◆ WHAT TO DO
Lay out the lines of the material below, from the line with "Manizales, Medellín y Área Metropolitana" to the line with "HEY! modern art", as a JSON list of strings with one string per line, skipping blank lines. Leave the pictures out of the list.

◆ DATA PROVIDED
______
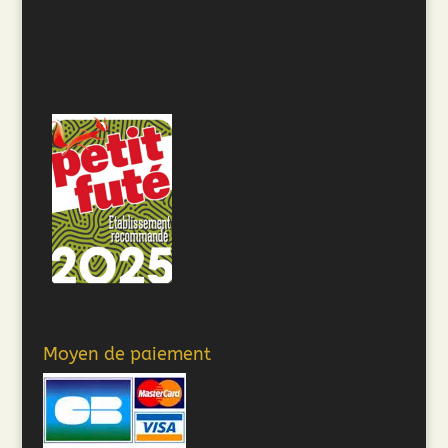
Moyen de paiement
______
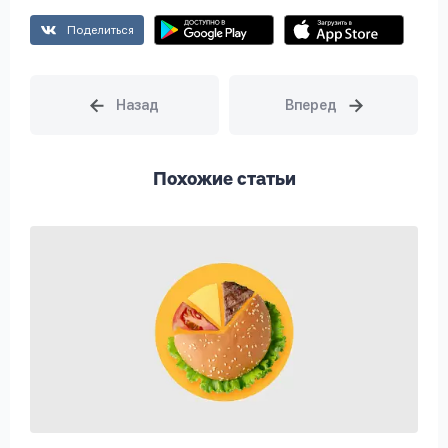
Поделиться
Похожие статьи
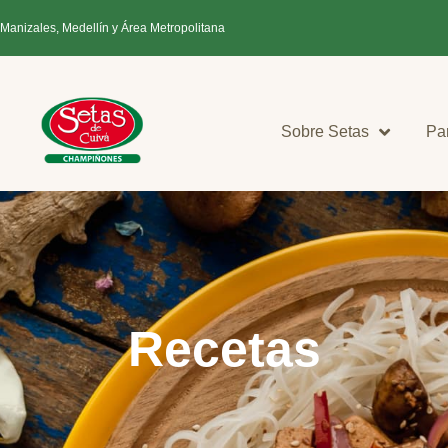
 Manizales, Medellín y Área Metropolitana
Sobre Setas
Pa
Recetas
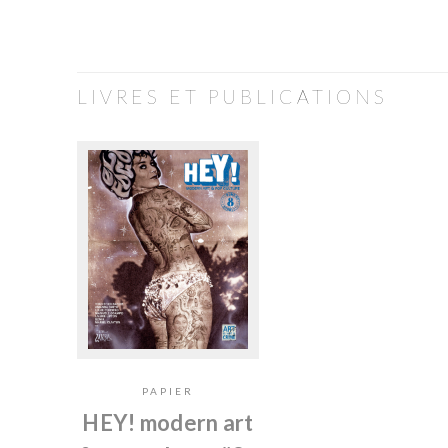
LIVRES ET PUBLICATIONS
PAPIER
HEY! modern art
______
◆ RESPONSE BOX
[
  " Manizales, Medellín y Área Metropolitana",
  "Sobre Setas",
  "Pa",
  "Recetas",
  "LIVRES ET PUBLICATIONS",
  "PAPIER",
  "HEY! modern art"
]